IN PERSPECTIVE 1 OF 2024
Policy on Expediated Complaints and Vulnerable Complainants
The Office of the Pension Funds Adjudicator (OPFA) issued a draft Policy on Expediated Complaints and Vulnerable Complainants (the Policy) for comments by the public by 9 February 2024.
The mandate of the OPFA in terms of section 30D of the Pension Funds Act, is to ensure a procedurally fair, economical, and expeditious resolution of complaints. To this end, all complainants that approach the OPFA are important and must be treated fairly with dignity and respect. The OPFA recognises that most complainants are in some way or the other vulnerable however, there is a need, under certain circumstances which is defined in the document, for some complaints to be expedited and not follow the OPFA’s ordinary first in first out basis of complaints-handling. This may be justifiable based on the circumstances of the complainant or the complaint.
The Policy provides guidelines on how the OPFA will identify vulnerable complainants and complaints that may be expedited. It outlines the processes and protocols in place to assist vulnerable complainants whose complaints are to be expedited.
The following complaints will be considered to be expedited:
Complaints in respect of complainants that are:
- older than 65 years;
- physically or mentally challenged;
- seriously ill (life threatening);
- children who are the head of their households;
- in exceptional need of financial assistance and the expeditious resolution of the complaint has the potential to provide such assistance;
- in need of an outcome from the OPFA to make an important decision that is time sensitive, for example, causal event charges where a complainant is still to decide if the benefit should be made paid up or not; and
- retirement funds complaining about the non-payment of contributions by a participating employer.
Complaints relating to:
- requests for information, including benefits statements, where no other issue is at stake;
- the withholding of a benefit by a fund, where the accrual date is older than 12 months;
- delays in finalising a s37C allocation / distribution, where the member’s death occurred more than 24 months prior to lodging the complaint.
When a complaint is lodged with the OPFA, the submitted or recorded information will be considered to identify and flag whether the complaint should be expedited. The complaints so identified will display a special identifying indicator (flag) on the case management system at every stage of the complaints process from the stage at which it was so identified. The Policy makes provision for certain timeframes within which such identified complaints should be finalised.
Vulnerable complainants, which include a complainant who is blind or who cannot read or write, or a complainant experiencing a language barrier, will be assisted.
The Policy is a living document and will be reviewed as the OPFA gains more insight and experience on complaints that may be expedited and conducts more research into the unique needs of vulnerable complainants and how the OPFA can best meet them as an organisation and as individuals.
Pension Funds Adjudicator cases
Transfer out of a fund – fund’s duties
Bhinka (Complainant) v Chemical Industries National Provident Fund (Fund)[1]

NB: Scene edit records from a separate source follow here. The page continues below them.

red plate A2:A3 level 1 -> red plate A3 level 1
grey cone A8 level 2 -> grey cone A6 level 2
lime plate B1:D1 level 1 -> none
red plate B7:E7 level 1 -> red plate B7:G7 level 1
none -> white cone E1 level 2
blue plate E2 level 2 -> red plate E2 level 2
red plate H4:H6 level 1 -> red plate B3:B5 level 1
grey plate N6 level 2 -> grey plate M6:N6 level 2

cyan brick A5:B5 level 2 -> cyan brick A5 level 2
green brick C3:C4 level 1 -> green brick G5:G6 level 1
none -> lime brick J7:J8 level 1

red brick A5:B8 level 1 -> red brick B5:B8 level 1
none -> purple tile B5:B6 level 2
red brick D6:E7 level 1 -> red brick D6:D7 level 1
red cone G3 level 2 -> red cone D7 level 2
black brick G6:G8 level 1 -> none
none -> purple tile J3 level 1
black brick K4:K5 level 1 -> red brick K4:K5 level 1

The Fund offered members the opportunity to transfer to the Sasol Pension Fund and the Complainant made use of the window period offered to transfer out of the Fund. It was a condition that those members who wished to transfer, attend a compulsory information session, and complete a transfer form. The Complainant fulfilled these requirements and had also signed an attendance register. The transfer however never transpired, and the Complainant received no communication in this regard. He subsequently lodged a complaint with the Adjudicator.
The Fund claimed that its failure to transfer the affected members out of the fund was due to insufficient data and a lack of information when it changed administrators. The Adjudicator determined that section 7C(1) of the Pension Funds Act places a positive duty on the fund to act in the best interests of its members. This includes exercising an oversight function over its administrator and ensuring that processes occur efficiently and seamlessly without adversely affecting members of the fund. In addition, section 7D(1) of the Act holds the fund responsible for ensuring proper record keeping and proper control systems are employed by it or on behalf of it. The board failed in both these duties.

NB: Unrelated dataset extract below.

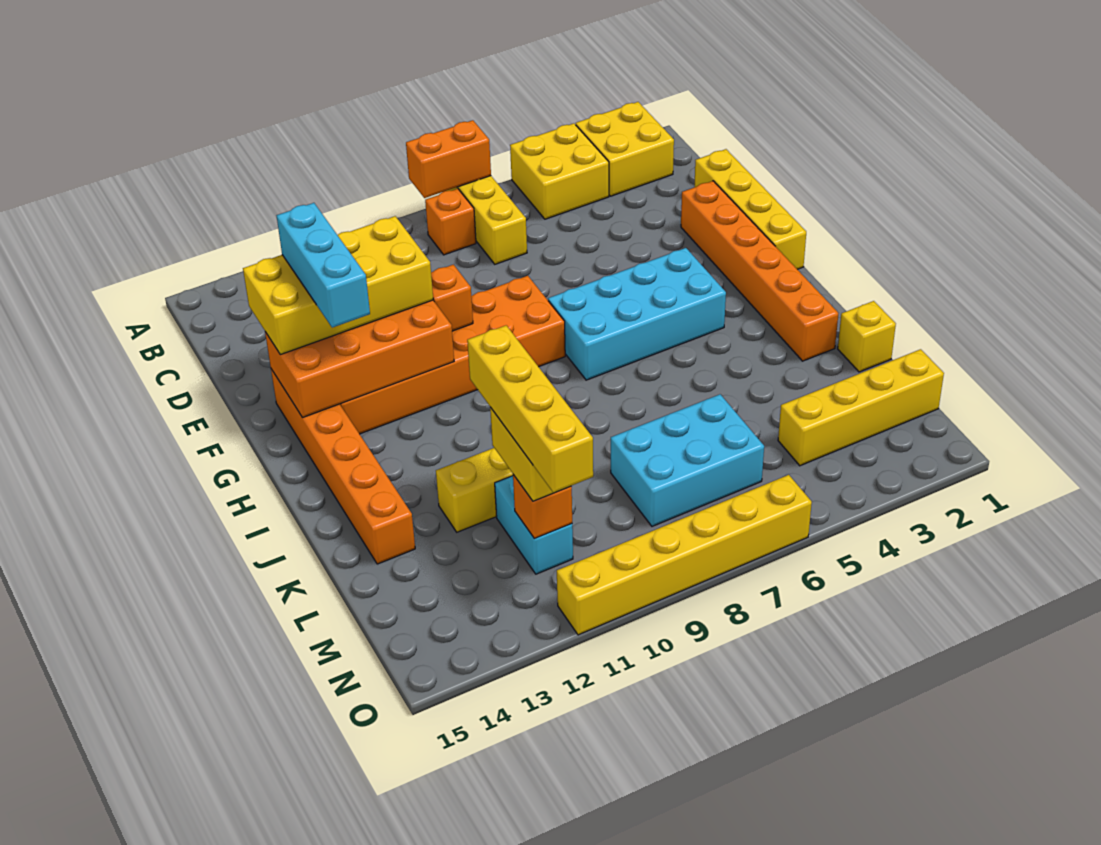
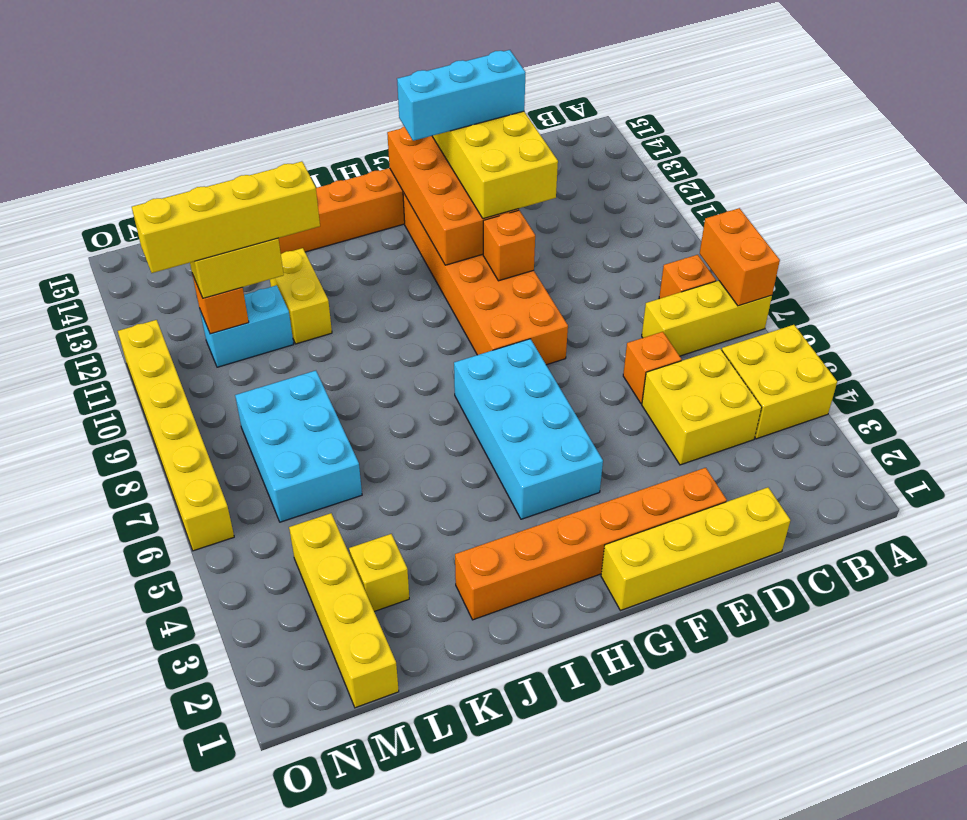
yellow brick A2:B3 level 1 -> yellow brick C4:D5 level 1
none -> orange brick D6 level 1
yellow brick K1 level 1 -> yellow brick L3 level 1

The Adjudicator found that the Fund contravened the Act, including dereliction of duty in that the transfer took more than ten years. The Fund was ordered to engage the transferee fund and complete all the necessary section 14 transfer documentation and submit the application to the FSCA, within six weeks of the determination. It must also provide the Complainant with relevant information pertaining to the transfer of his benefit and with regular updates regarding the transfer as well as a breakdown of his contributions, fund credit, and latest benefit statement within four weeks of the determination.
Funds must supply transferring members with information regarding the transfer of their benefits and complete the transfer without delay. A transfer that takes ten years to complete, constitutes a dereliction of duty.
The duty to disclose adequate information to members and beneficiaries is important for the purposes of accountability and provision of access to information.
A fund appoints its administrator and cannot distance itself from the administrator as the board of management remains accountable to fund members.
Termination of investment policy
Kellogg’s Provident Fund (the Fund) v 27Four Life Ltd[2]
In August 2019, the Fund resolved to move all its assets from 27Four Life Ltd (27Four) to a new investment manager and gave notice of termination of its investment policy to 27Four on 3 September 2019. 27Four only transferred the value of the underlying assets to the new investment manager, Retirement Investments and Savings for Everyone (Pty) Ltd (RISE), on 2 October 2020. The Fund complained to the Adjudicator that it had suffered a loss of investment return as a result.
The Fund contented that the policy sets out the right of the Fund to terminate subject to 30 business days’ written notice to 27Four and that 27Four had a contractual obligation to settle the underlying assets, as defined in the policy, in its entirety within the notice period. If due to liquidity issues, 27Four then has the right to extend the 30 business days’ notice period for payment of the illiquid assets for a period of up to six months. Since 27Four did not transfer the assets to RISE by 3 March 2020, the extended deadline, the Fund calculated its loss in investment returns to be R120 819.00 for the period 3 March 2020 to 2 October 2020.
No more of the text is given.